[What is required]: Pull every field line from each of the entries below and copy it word for word.

[Record set]:
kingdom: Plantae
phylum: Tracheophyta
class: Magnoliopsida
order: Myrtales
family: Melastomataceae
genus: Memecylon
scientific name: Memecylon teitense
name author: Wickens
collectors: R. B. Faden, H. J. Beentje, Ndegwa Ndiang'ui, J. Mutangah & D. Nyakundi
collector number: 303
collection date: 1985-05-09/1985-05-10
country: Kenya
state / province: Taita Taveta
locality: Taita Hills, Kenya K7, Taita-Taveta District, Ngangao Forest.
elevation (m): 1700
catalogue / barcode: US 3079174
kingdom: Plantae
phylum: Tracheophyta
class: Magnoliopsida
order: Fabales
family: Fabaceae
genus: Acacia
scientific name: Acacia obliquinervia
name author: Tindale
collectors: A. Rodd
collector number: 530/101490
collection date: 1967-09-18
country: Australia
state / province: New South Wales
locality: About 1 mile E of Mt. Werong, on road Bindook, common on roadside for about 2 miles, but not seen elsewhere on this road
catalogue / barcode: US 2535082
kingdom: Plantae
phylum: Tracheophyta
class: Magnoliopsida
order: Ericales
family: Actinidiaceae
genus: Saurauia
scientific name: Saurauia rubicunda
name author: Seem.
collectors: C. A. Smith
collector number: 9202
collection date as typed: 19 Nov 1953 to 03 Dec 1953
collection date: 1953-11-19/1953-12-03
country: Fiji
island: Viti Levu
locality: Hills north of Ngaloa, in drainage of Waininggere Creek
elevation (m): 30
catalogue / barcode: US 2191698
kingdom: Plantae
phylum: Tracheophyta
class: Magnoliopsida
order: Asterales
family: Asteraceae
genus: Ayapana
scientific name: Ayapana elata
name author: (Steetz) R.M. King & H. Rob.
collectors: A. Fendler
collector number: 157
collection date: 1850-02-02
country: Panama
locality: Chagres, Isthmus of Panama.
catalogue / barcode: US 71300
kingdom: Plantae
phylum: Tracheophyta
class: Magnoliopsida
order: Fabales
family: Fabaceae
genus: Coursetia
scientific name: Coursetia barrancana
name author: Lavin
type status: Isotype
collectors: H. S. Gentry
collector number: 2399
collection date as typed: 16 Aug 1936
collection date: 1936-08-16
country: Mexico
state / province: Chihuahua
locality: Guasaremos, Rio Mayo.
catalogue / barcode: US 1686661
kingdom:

[Exercise response]:
kingdom: Plantae
phylum: Tracheophyta
class: Magnoliopsida
order: Myrtales
family: Melastomataceae
genus: Memecylon
scientific name: Memecylon teitense
name author: Wickens
collectors: R. B. Faden, H. J. Beentje, Ndegwa Ndiang'ui, J. Mutangah & D. Nyakundi
collector number: 303
collection date: 1985-05-09/1985-05-10
country: Kenya
state / province: Taita Taveta
locality: Taita Hills, Kenya K7, Taita-Taveta District, Ngangao Forest.
elevation (m): 1700
catalogue / barcode: US 3079174
kingdom: Plantae
phylum: Tracheophyta
class: Magnoliopsida
order: Fabales
family: Fabaceae
genus: Acacia
scientific name: Acacia obliquinervia
name author: Tindale
collectors: A. Rodd
collector number: 530/101490
collection date: 1967-09-18
country: Australia
state / province: New South Wales
locality: About 1 mile E of Mt. Werong, on road Bindook, common on roadside for about 2 miles, but not seen elsewhere on this road
catalogue / barcode: US 2535082
kingdom: Plantae
phylum: Tracheophyta
class: Magnoliopsida
order: Ericales
family: Actinidiaceae
genus: Saurauia
scientific name: Saurauia rubicunda
name author: Seem.
collectors: C. A. Smith
collector number: 9202
collection date as typed: 19 Nov 1953 to 03 Dec 1953
collection date: 1953-11-19/1953-12-03
country: Fiji
island: Viti Levu
locality: Hills north of Ngaloa, in drainage of Waininggere Creek
elevation (m): 30
catalogue / barcode: US 2191698
kingdom: Plantae
phylum: Tracheophyta
class: Magnoliopsida
order: Asterales
family: Asteraceae
genus: Ayapana
scientific name: Ayapana elata
name author: (Steetz) R.M. King & H. Rob.
collectors: A. Fendler
collector number: 157
collection date: 1850-02-02
country: Panama
locality: Chagres, Isthmus of Panama.
catalogue / barcode: US 71300
kingdom: Plantae
phylum: Tracheophyta
class: Magnoliopsida
order: Fabales
family: Fabaceae
genus: Coursetia
scientific name: Coursetia barrancana
name author: Lavin
type status: Isotype
collectors: H. S. Gentry
collector number: 2399
collection date as typed: 16 Aug 1936
collection date: 1936-08-16
country: Mexico
state / province: Chihuahua
locality: Guasaremos, Rio Mayo.
catalogue / barcode: US 1686661
kingdom:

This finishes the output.